YOUR GOAL
Each line in the records below, from the one that contains "Stabilität und Kontinuität" to the one that contains "ab 50 € Bestellwert", should be reproduced exactly, the first and last included.

********

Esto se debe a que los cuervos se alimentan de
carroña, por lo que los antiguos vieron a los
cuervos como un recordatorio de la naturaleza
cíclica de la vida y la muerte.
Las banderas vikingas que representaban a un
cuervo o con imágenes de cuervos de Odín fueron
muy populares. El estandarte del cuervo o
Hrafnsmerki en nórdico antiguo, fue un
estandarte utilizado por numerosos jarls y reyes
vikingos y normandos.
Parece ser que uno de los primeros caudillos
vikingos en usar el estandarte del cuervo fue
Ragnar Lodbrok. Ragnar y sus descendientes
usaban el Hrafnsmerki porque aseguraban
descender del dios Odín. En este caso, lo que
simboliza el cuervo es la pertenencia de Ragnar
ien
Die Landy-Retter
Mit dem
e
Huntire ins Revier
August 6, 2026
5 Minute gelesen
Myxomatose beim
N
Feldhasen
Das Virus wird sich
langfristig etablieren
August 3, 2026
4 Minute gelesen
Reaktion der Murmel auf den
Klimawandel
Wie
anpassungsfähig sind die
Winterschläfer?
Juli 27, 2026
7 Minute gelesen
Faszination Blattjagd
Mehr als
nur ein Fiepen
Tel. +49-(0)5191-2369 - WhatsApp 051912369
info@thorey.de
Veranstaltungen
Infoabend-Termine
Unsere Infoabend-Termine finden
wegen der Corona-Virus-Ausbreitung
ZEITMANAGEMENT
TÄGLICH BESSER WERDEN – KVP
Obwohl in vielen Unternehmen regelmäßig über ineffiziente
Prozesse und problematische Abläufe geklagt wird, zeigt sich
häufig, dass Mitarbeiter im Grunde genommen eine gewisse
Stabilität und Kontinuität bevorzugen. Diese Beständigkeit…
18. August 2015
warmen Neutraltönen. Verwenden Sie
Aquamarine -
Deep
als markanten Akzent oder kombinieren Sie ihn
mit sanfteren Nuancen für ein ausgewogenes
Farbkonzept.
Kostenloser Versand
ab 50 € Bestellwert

********

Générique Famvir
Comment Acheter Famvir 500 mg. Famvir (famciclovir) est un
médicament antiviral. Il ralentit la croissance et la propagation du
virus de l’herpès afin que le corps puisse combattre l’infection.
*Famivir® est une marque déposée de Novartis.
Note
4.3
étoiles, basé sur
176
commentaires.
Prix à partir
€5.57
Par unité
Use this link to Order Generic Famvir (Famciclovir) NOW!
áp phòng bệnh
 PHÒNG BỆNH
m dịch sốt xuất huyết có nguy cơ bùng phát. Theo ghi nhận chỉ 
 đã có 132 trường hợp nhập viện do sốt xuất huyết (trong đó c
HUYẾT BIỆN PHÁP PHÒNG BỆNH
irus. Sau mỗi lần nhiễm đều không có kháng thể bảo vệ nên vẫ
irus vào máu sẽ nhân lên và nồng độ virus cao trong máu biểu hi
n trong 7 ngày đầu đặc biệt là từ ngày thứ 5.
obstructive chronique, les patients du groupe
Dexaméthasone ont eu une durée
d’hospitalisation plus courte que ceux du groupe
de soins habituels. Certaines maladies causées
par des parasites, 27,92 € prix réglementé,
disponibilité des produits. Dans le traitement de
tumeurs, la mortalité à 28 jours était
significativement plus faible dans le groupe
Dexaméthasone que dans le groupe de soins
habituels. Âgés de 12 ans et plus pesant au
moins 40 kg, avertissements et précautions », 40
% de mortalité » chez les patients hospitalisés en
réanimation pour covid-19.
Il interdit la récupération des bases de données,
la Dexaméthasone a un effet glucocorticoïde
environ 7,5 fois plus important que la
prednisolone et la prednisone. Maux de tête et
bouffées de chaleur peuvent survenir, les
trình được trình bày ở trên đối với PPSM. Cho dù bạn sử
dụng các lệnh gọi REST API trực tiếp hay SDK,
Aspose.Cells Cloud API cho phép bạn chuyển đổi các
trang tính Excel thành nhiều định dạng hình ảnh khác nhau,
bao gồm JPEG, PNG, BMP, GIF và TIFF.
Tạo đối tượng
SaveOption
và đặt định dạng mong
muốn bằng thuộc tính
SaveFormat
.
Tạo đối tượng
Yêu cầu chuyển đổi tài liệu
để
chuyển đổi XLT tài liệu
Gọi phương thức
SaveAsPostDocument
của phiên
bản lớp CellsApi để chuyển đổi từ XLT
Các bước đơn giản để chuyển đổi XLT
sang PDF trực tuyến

********

RESULT
Stabilität und Kontinuität bevorzugen. Diese Beständigkeit…
18. August 2015
warmen Neutraltönen. Verwenden Sie
Aquamarine -
Deep
als markanten Akzent oder kombinieren Sie ihn
mit sanfteren Nuancen für ein ausgewogenes
Farbkonzept.
Kostenloser Versand
ab 50 € Bestellwert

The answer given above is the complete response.